Uno de los grandes, uno de los nuestros

Obituario Juan Diego

Juan Diego en una imagen de 'Vete de mí', su único Goya como actor protagonista.
Juan Diego en una imagen de 'Vete de mí', su único Goya como actor protagonista.

Justo andábamos escribiendo sobre Mario Camus a propósito de su Oso de Oro por La colmena, cuando nos enteramos de la muerte de Juan Diego, al que recordaremos siempre en otra gran película del cineasta santanderino también fallecido hace pocos meses, aquella Los santos inocentes en la que clavó al personaje del señorito canalla y cínico que explotaba al pobre Landa con la pierna quebrada antes de recibir su particular justicia de soga de las manos meadas del no menos inolvidable Azarías de Rabal. Posiblemente la muerte de un personaje de ficción del cine español más aplaudida en una platea. Por algo sería.

Se va Juan Diego (Bormujos, 1942) aunque su aspecto algo desmejorado, que prestó generosa e impúdicamente a sus últimos y crepusculares papeles (No sé decir adiós, de Lino Escalera; El Cover, de Secun de la Rosa), nos venía avisando de sus batallas contra la enfermedad y las mermas físicas que, por otro lado, siempre supo incorporar a sus personajes y traer a su terreno, con ese magistral recurso de la propia voz rasgada y ronca, cierto arrastre entrecortado en la dicción, un deje indisimuladamente andaluz (sevillano, para más señas) y una manera moverse que acompañó y aumentó la credibilidad y el carácter de sus personajes más allá de lo escrito, de los parecidos razonables y los géneros, de la comedia al drama, de la juventud a la vejez, de la reconstrucción histórica a la creación libre, del registro histriónico al intimismo naturalista.

Juan Diego se adscribe por pleno derecho, tradición y generación a una especie, la de los actores de reparto, característicos y secundarios, que representa la mejor y más fértil veta de nuestro cine

Tras sus inicios teatrales en la escena independiente y sus numerosas incursiones en la mejor televisión dramática (Estudio 1, La risa española, Teatro de siempre) de los años 60 y 70, Juan Diego se iba a adscribir por pleno derecho, tradición y generación a una especie, la de los actores de reparto, característicos y secundarios, que representa la mejor, más fértil y singular veta interpretativa de nuestro cine. Con todo, el cine también le dio ocasionalmente algunos grandes protagonistas, aunque casi siempre arropados por el hormigueo coral a su alrededor, como en aquel Viaje a ninguna parte de Fernán-Gómez, otra de las innegables cumbres de su carrera, donde hacía de leal compañero de fatigas de José Sacristán y su compañía de cómicos de la legua por los teatros de la España interior de los 50.

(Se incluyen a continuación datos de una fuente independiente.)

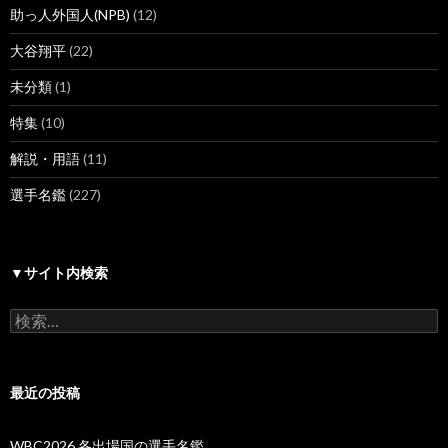
助っ人外国人(NPB)
(12)
大谷翔平
(22)
未分類
(1)
特集
(10)
解説・用語
(11)
選手名鑑
(227)
▼サイト内検索
検
索:
最近の投稿
WBC2026 各出場国の選手名鑑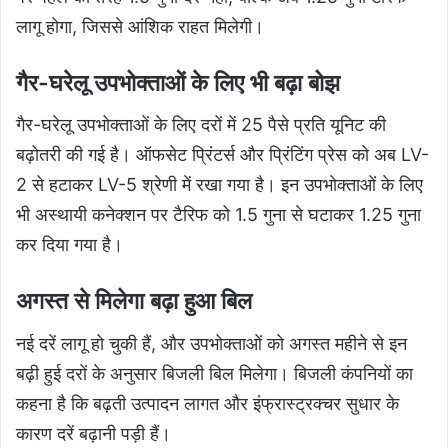
लागू होगा, जिससे आंशिक राहत मिलेगी।
गैर-घरेलू उपभोक्ताओं के लिए भी बढ़ा बोझ
गैर-घरेलू उपभोक्ताओं के लिए दरों में 25 पैसे प्रति यूनिट की
बढ़ोतरी की गई है। ऑफसेट प्रिंटर्स और प्रिंटिंग प्रेस को अब LV-
2 से हटाकर LV-5 श्रेणी में रखा गया है। इन उपभोक्ताओं के लिए
भी अस्थायी कनेक्शन पर टैरिफ को 1.5 गुना से घटाकर 1.25 गुना
कर दिया गया है।
अगस्त से मिलेगा बढ़ा हुआ बिल
नई दरें लागू हो चुकी हैं, और उपभोक्ताओं को अगस्त महीने से इन
बढ़ी हुई दरों के अनुसार बिजली बिल मिलेगा। बिजली कंपनियों का
कहना है कि बढ़ती उत्पादन लागत और इंफ्रास्ट्रक्चर सुधार के
कारण दरें बढ़ानी पड़ी हैं।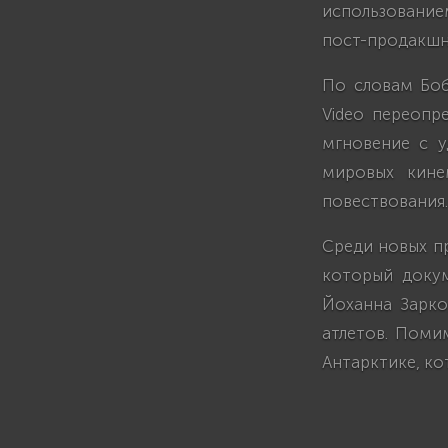
использовани
пост-продакшн
По словам Боба
Video переопр
мгновение с у
мировых кине
повествования.
Среди новых п
который доку
Йоханна Зарко
атлетов. Поми
Антарктике, ко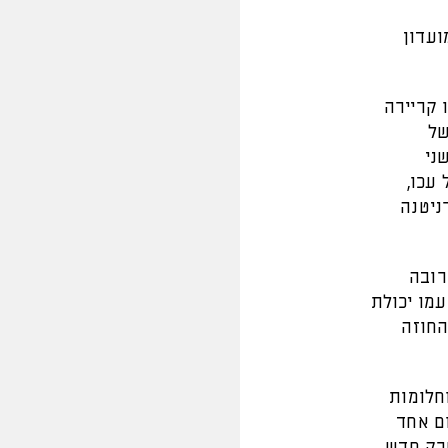
ועדון
ו קריירה
של
ני
עכו,
ניטנה
רובה
עמו יכולת
החוזה
חלומות
ום אחד
פרק חדש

Pienso por ejemplo en su austero San Juan de la Cruz para La noche oscura de Carlos Saura, en su contenido y poco paródico Franco en Dragon Rapide, de Jaime Camino, en el anacoreta nudista y libertario de París-Tombuctú, de Berlanga, en su manipulador monje capuchino en El rey pasmado de Uribe, en su encarnación telúrico-tremendista de uno de los hermanos Izquierdo en El séptimo día, también de Saura, o en su rol de productor de películas porno en Torremolinos 73, de Pablo Berger, por citar tan solo algunos. Pero sobre todo en el atribulado conquistador Cabeza de Vaca en la estupenda y alucinada película del mismo nombre y en su papel junto al otro Juan Diego (Botto) en Vete de mí, de Víctor García León, una cinta que merece la pena reivindicar en su retrato peripatético y especular del actor maduro en crisis devenido tardío aprendiz de padre que le granjeó uno de sus tres Goya, el único como protagonista.

Fue precisamente junto al padre de este último, José Luis García Sánchez, donde Juan Diego formó parte de esa troupe post-berlanguiana que, de la mano de los guiones de Azcona o el aire valleinclanesco, prolongaba cierta tradición esperpéntica en el cine de la democracia en títulos como El love feroz, La corte del Faraón, Pasodoble, Tirano Banderas, La noche más larga o María querida. Era ahí, en ese territorio de apoyos, relevos, cruces y singularidades apenas fraguadas en una breve intervención o unas líneas de diálogo, donde los actores de la estirpe de Diego, que han sido los mejores de nuestro cine y de los que apenas quedan ya herederos entre tanta cara bonita y tanto cuerpo de gimnasio, eran capaces de atraer hacia sí toda la atención, engrandecer cualquier personaje pequeño y reivindicarse como verdaderos talentos de la expresividad y la economía interpretativa.